Examples of using Pixtral 12B
This section provides examples of reasoning and prompts in Pixtral 12B.
OCR
Use the following image as input for OCR.
Use the following prompts:
Understanding and Analyzing Charts
For chart understanding and analysis, use the following image as input.
Use the following prompts:
I get the following output:
From image to code
The image-to-code example uses the following image as input:
Use the following prompts:
cleaning
Once you’re done, use the following code to delete the SageMaker endpoint to avoid incurring unnecessary costs.
conclusion
In this post, we showed you how to get started with Mistral’s latest multimodal model, Pixtral 12B, in SageMaker JumpStart and deploy the model for inference.
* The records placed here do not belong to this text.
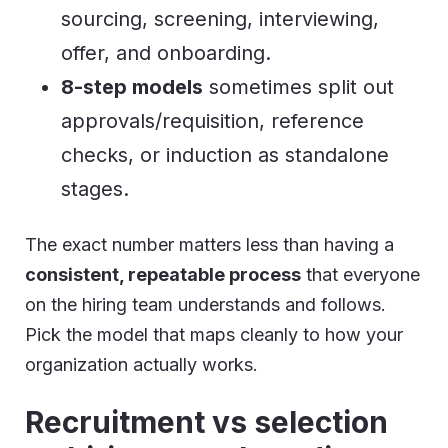
sourcing, screening, interviewing,
offer, and onboarding.
8-step models
sometimes split out
approvals/requisition, reference
checks, or induction as standalone
stages.
The exact number matters less than having a
consistent, repeatable process
that everyone
on the hiring team understands and follows.
Pick the model that maps cleanly to how your
organization actually works.
Recruitment vs selection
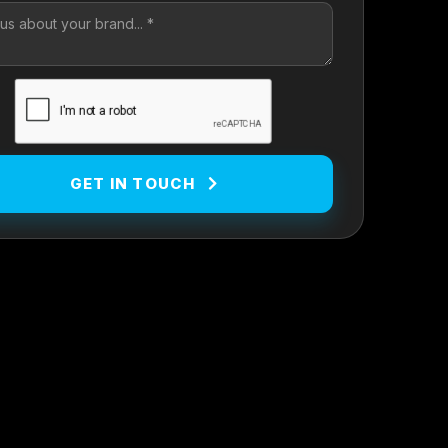
GET IN TOUCH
SageMaker JumpStart also enables data scientists and ML engineers to discover, access, and deploy a variety of pre-trained FMs for inference, including other Mistral AI models such as Mistral 7B and Mixtral 8x22B. We also investigated methods.
For more information about SageMaker JumpStart, see Train, Deploy, and Evaluate Pretrained Models with SageMaker JumpStart and Get Started with Amazon SageMaker JumpStart to get started.
For more Mistral assets, check out the Mistral-on-AWS repository.
About the author
preston tackle is a senior specialist solutions architect working on generative AI.
Nitin Vijeswaran I am a GenAI Specialist Solutions Architect at AWS. His areas of focus are generative AI and AWS AI accelerators. He holds a bachelor’s degree in computer science and bioinformatics. Niithiyn will work closely with the Generative AI GTM team to support AWS customers on a variety of fronts and accelerate their adoption of Generative AI. He is an avid Dallas Mavericks fan and enjoys collecting sneakers.
shane rye is a Principal GenAI Specialist at the AWS World Wide Specialist Organization (WWSO). He works with customers across industries to solve their most pressing and innovative business needs using a wide range of cloud-based AI/ML AWS services, including models from top-tier underlying model providers. I am.